How this skill works

I create crawls via the OnPage task_post endpoint or run single live requests when appropriate. I poll tasks_ready (or accept webhooks) until tasks complete, then fetch summary, pages, resources, and Lighthouse results. Responses are validated (status_code checks), normalized into a concise issue list with severity and URL context, and the raw API payload is made available for troubleshooting.

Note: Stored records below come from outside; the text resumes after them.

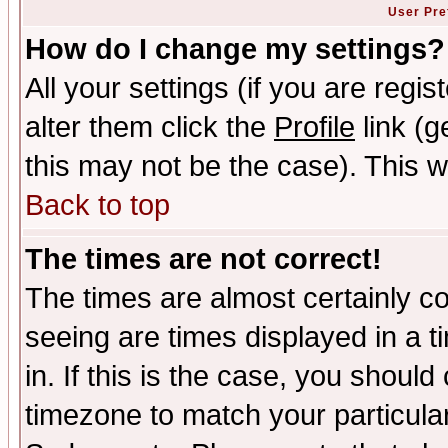
User Pre
How do I change my settings?
All your settings (if you are regi
alter them click the
Profile
link (g
this may not be the case). This wi
Back to top
The times are not correct!
The times are almost certainly c
seeing are times displayed in a t
in. If this is the case, you should
timezone to match your particula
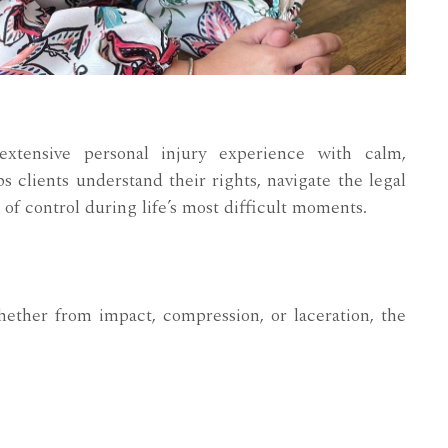
xtensive personal injury experience with calm,
s clients understand their rights, navigate the legal
 of control during life’s most difficult moments.
ether from impact, compression, or laceration, the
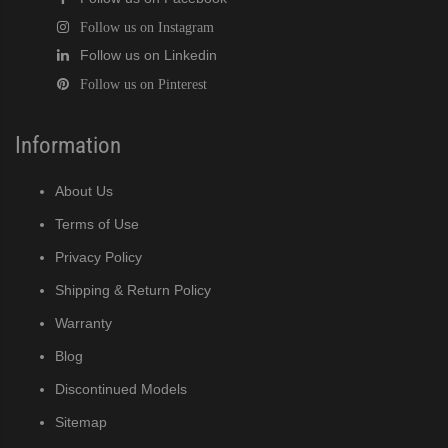
Follow us on Instagram
Follow us on Linkedin
Follow us on Pinterest
Information
About Us
Terms of Use
Privacy Policy
Shipping & Return Policy
Warranty
Blog
Discontinued Models
Sitemap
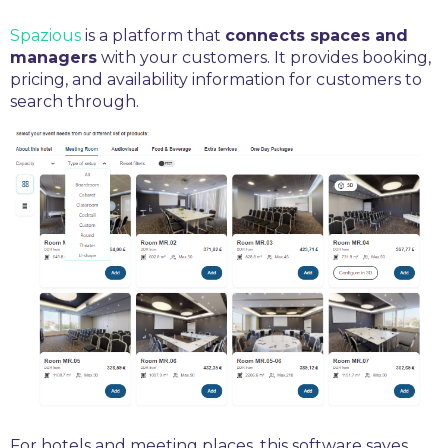
Spazious
is a platform that
connects spaces and
managers
with your customers. It provides booking,
pricing, and availability information for customers to
search through.
For hotels and meeting places, this software saves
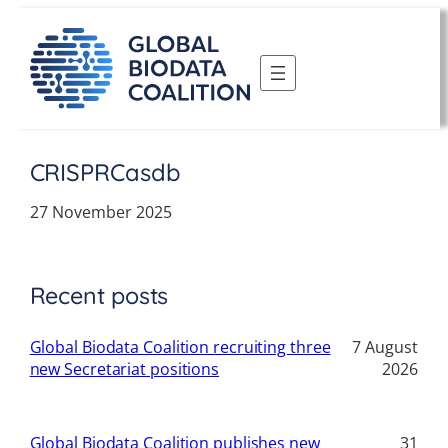
Skip
to
content
CRISPRCasdb
27 November 2025
Recent posts
Global Biodata Coalition recruiting three
7 August
new Secretariat positions
2026
Global Biodata Coalition publishes new
31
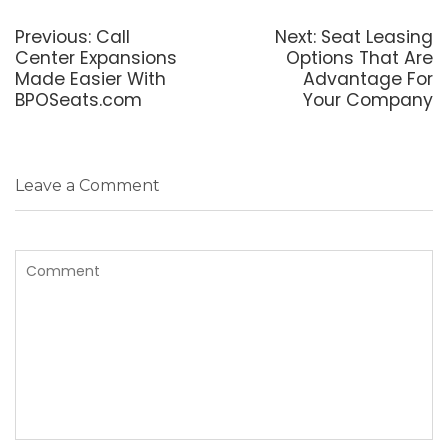
Post
navigation
Previous
Next
Previous:
Call
Next:
Seat Leasing
post:
post:
Center Expansions
Options That Are
Made Easier With
Advantage For
BPOSeats.com
Your Company
Leave a Comment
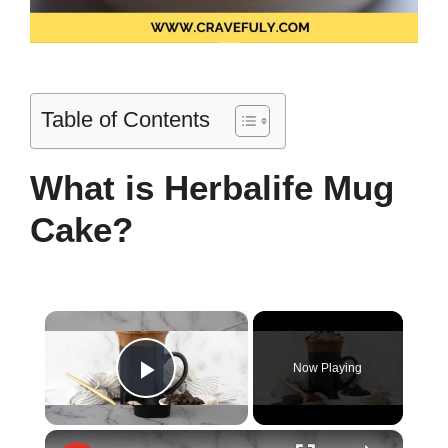
Table of Contents
What is Herbalife Mug
Cake?
×
Now Playing
Play Video
×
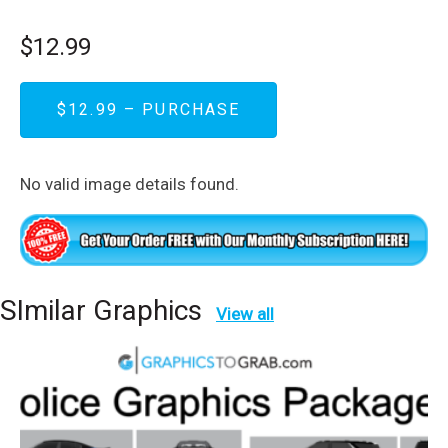
$12.99
$12.99 – PURCHASE
No valid image details found.
SImilar Graphics
View all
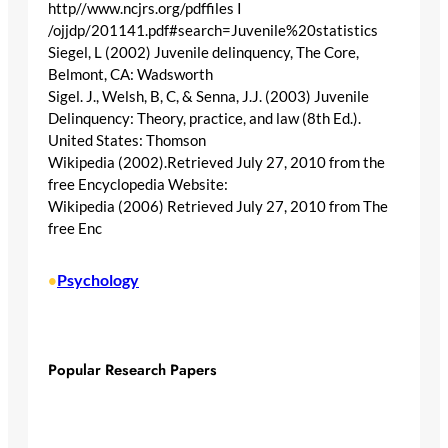
http//www.ncjrs.org/pdffiles I
/ojjdp/201141.pdf#search=Juvenile%20statistics
Siegel, L (2002) Juvenile delinquency, The Core,
Belmont, CA: Wadsworth
Sigel. J., Welsh, B, C, & Senna, J.J. (2003) Juvenile
Delinquency: Theory, practice, and law (8th Ed.).
United States: Thomson
Wikipedia (2002).Retrieved July 27, 2010 from the
free Encyclopedia Website:
Wikipedia (2006) Retrieved July 27, 2010 from The
free Enc
Psychology
•
Popular Research Papers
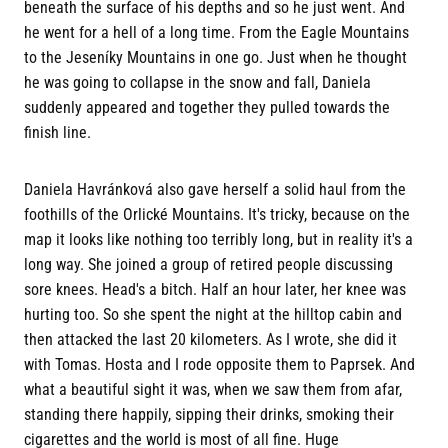
beneath the surface of his depths and so he just went. And
he went for a hell of a long time. From the Eagle Mountains
to the Jeseníky Mountains in one go. Just when he thought
he was going to collapse in the snow and fall, Daniela
suddenly appeared and together they pulled towards the
finish line.
Daniela Havránková also gave herself a solid haul from the
foothills of the Orlické Mountains. It's tricky, because on the
map it looks like nothing too terribly long, but in reality it's a
long way. She joined a group of retired people discussing
sore knees. Head's a bitch. Half an hour later, her knee was
hurting too. So she spent the night at the hilltop cabin and
then attacked the last 20 kilometers. As I wrote, she did it
with Tomas. Hosta and I rode opposite them to Paprsek. And
what a beautiful sight it was, when we saw them from afar,
standing there happily, sipping their drinks, smoking their
cigarettes and the world is most of all fine. Huge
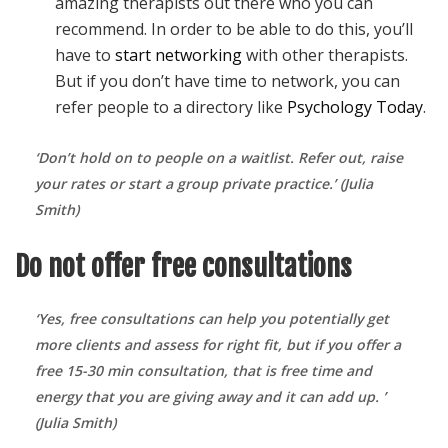
amazing therapists out there who you can
recommend. In order to be able to do this, you’ll
have to
start networking
with other therapists.
But if you don’t have time to network, you can
refer people to a directory like
Psychology Today
.
‘
Don’t hold on to people on a waitlist. Refer out, raise
your rates or start a group private practice.’ (Julia
Smith)
Do not offer free consultations
‘Yes, free consultations can help you potentially get
more clients and assess for right fit, but if you offer a
free 15-30 min consultation, that is free time and
energy that you are giving away and it can add up. ’
(Julia Smith)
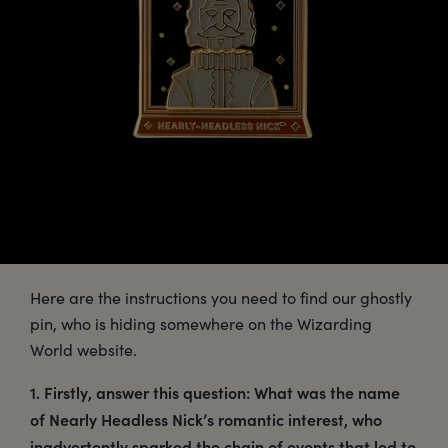
Here are the instructions you need to find our ghostly
pin, who is hiding somewhere on the Wizarding
World website.
1. Firstly, answer this question: What was the name
of Nearly Headless Nick’s romantic interest, who
inadvertently sparked the chain of events that led to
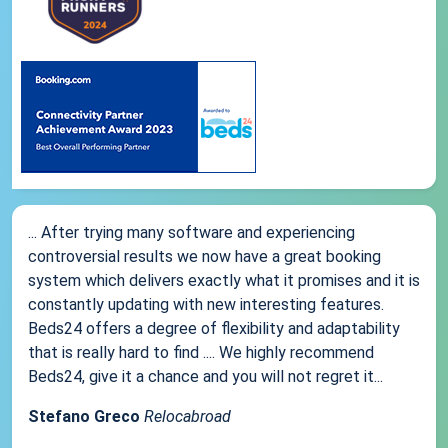
... After trying many software and experiencing
controversial results we now have a great booking
system which delivers exactly what it promises and it is
constantly updating with new interesting features.
Beds24 offers a degree of flexibility and adaptability
that is really hard to find .... We highly recommend
Beds24, give it a chance and you will not regret it...
Stefano Greco
Relocabroad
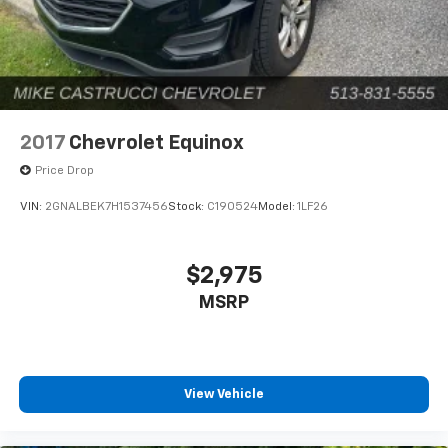
2017
Chevrolet Equinox
Price Drop
VIN:
2GNALBEK7H1537456
Stock:
C190524
Model:
1LF26
$2,975
MSRP
View Vehicle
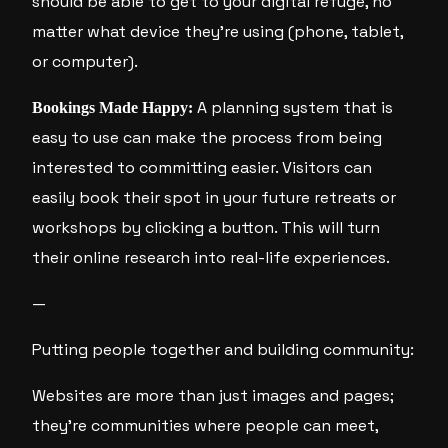
should be able to get to your digital refuge, no
matter what device they’re using (phone, tablet,
or computer).
A planning system that is
Bookings Made Happy:
easy to use can make the process from being
interested to committing easier. Visitors can
easily book their spot in your future retreats or
workshops by clicking a button. This will turn
their online research into real-life experiences.
—
Putting people together and building community:
Websites are more than just images and pages;
they’re communities where people can meet,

For in-progress work I can force_stop crawls on demand.

When to use it

  • Run a full site crawl after a deployment to catch regressions (redirects, noindex, broken links).
  • Audit a site for duplicate titles, meta tags, or canonical issues across many pages.
  • Generate Lighthouse performance reports at scale for a set of URLs and detect regressions.
  • Create an automated QA gate for SEO before release or scheduled site-health monitoring.
  • Prioritize remediation work by combining technical issues with Lighthouse performance metrics.

Best practices

  • Use task-based mode for large sites and scheduled monitoring; use live mode for single-URL checks.
  • Provide HTTP Basic credentials (login:password) and verify access to the target domain before running large crawls.
  • Limit crawl depth and page limits during initial runs to avoid unnecessary load.
  • Store tasks[].id and poll tasks_ready or configure postback_url to avoid long synchronous waits.
  • Always surface the raw API payload with the normalized summary for developer troubleshooting.

Example use cases

  • Crawl an entire domain to list broken links, 4xx/5xx responses, and redirect chains.
  • Run Lighthouse on 50 high-priority pages and export the slowest resources and opportunity suggestions.
  • Detect non-indexable pages (noindex, disallowed by robots) after a migration and produce a prioritized fix list.
  • Scan for duplicate titles/meta across product pages and output CSV-ready exports for content teams.
  • Integrate Lighthouse metrics into an engineering backlog to track performance improvements over time.

FAQ

What credentials are required?

HTTP Basic Auth (login:password) as specified by DataForSEO; include them in the Authorization header.

How do I stop a running crawl?

Call the OnPage force_stop endpoint with the task id to terminate an in-progress crawl.